Advances made in imaging and increasing availability of CT and MRI in tertiary hospitals has made it possible to detect more cases of PRES. Cerebral edema, secondary to failure of cerebral autoregulation causing hyperperfusion has been widely cited as the possible pathophysiology of PRES. Another theory suggests ischemic damage secondary to vasoconstriction induced hypoperfusion which again causes cerebral edema [3]. Vasogenic cerebral edema is easily picked up by CT and MRI which are very sensitive to changes in the distribution of water in the brain and make it possible to detect white-matter edema even in its early phases. Traditionally CT changes have been mainly reported to be seen in the posterior parietal-temporal-occipital regions of the brain but some studies show frontal lobe preponderance [2].

    Manifestations of PRES in the adult population include seizures, visual disturbances and headache. The other symptoms being nausea, vomiting, and blurring of vision [4]. Studies have also revealed an altered autonomic response in patients with cyclical vomiting  and there can be a heightened sympathetic cardiovascular tone  and symptoms such as pallor, flushing, lethargy and fever [5,6]. The stress response may induce episodes of vomiting with infectious, physical or psychological stressors potentially triggering an episode [7]. It has been reported that an increased level of adrenocorticotropic hormone (ACTH) and cortisol can be associated with lethargy and hypertension before the onset of vomiting [8], and it has been hypothesized that corticotropin-releasing factor (CRF) may be a brain-gut mediator that directly connects stress and vomiting [9].
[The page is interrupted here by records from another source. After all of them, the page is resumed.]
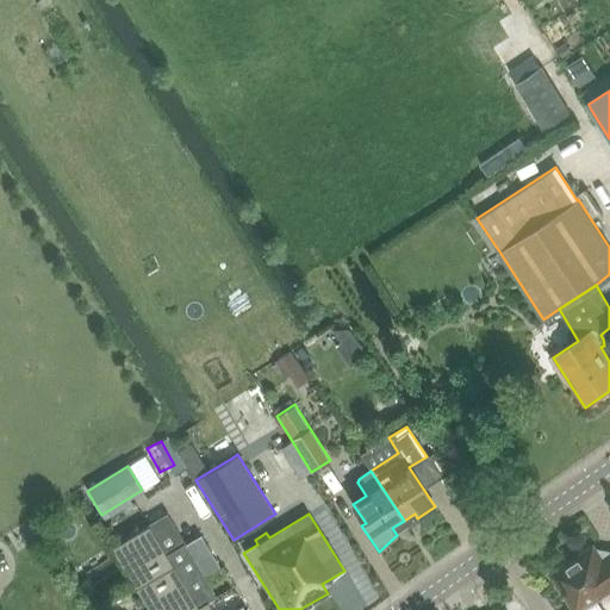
[(211,609),(207,603),(217,597),(184,543),(167,554),(159,540),(148,524),(111,547),(149,609),(211,609)]
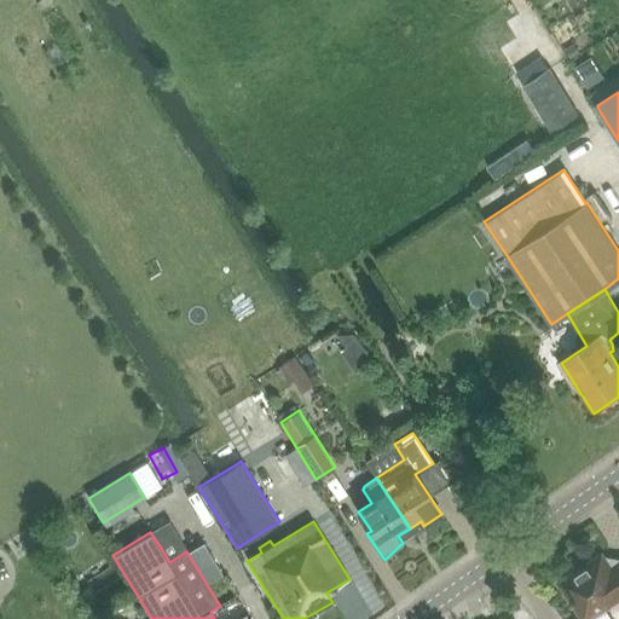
[(618,565),(618,563),(608,562),(606,563),(602,557),(562,584),(585,618),(612,618),(605,607),(618,597),(618,565)]
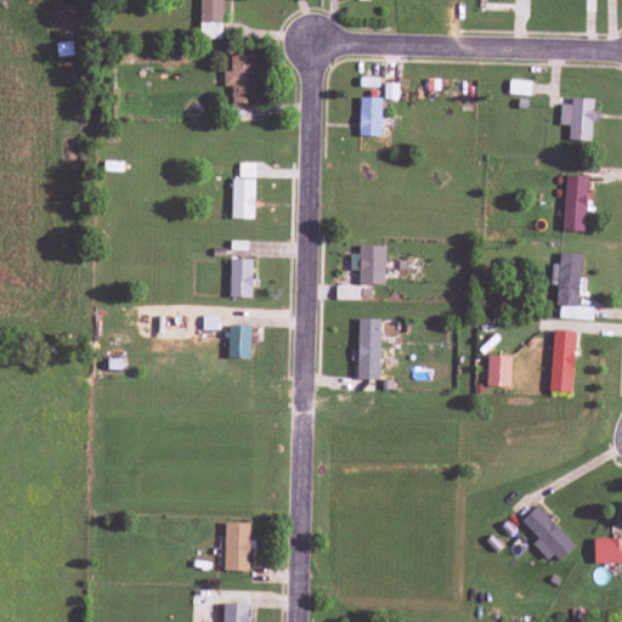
[(221,40),(221,0),(199,0),(199,39),(221,40)]
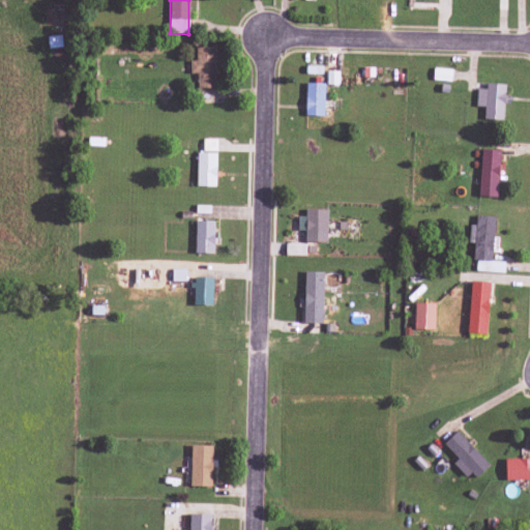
[(216,88),(215,47),(196,47),(196,60),(189,61),(189,75),(197,74),(197,89),(216,88)]
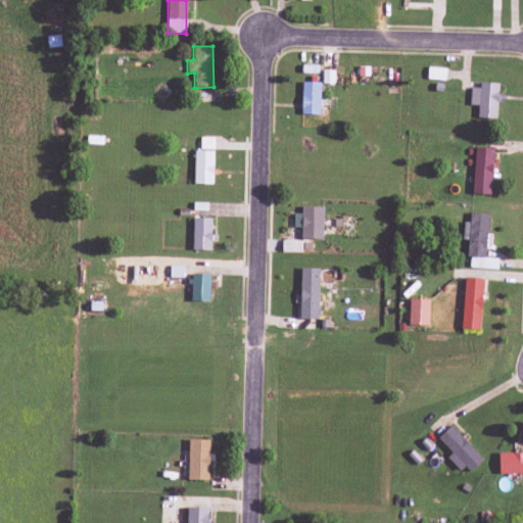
[(427,80),(445,80),(445,68),(428,67),(427,80)]
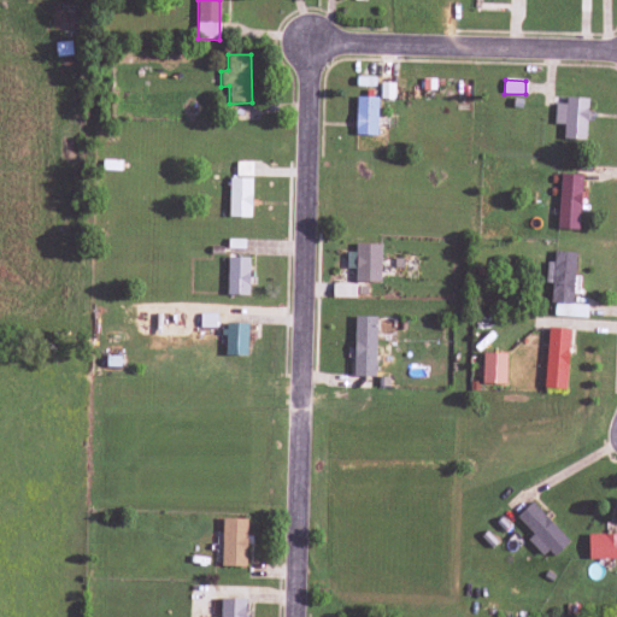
[(376,135),(377,97),(356,97),(354,135),(376,135)]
    Atypical cases include, cortical, brainstem lesions, hemorrhage into lesions, and unilaterality [10]. Both our patients presented with signs of hypertensive encephalopathy on presentation. After imaging showed white matter hyperdensities and the patient’s symptoms started resolving with antihypertensives, PRES was considered as the diagnosis.

Conclusion

PRES is a rare disorder in children. Early recognition of characteristic radiological features is key to the diagnosis as clinical symptoms may be non-specific or mimic other neurological illnesses. This case emphasizes the need for early work up including imaging for cases who present with hypertension with end organ damage.
 
Acknowledgements

We would like to thank the departments of Radiology and Ophthalmology and for their contributions.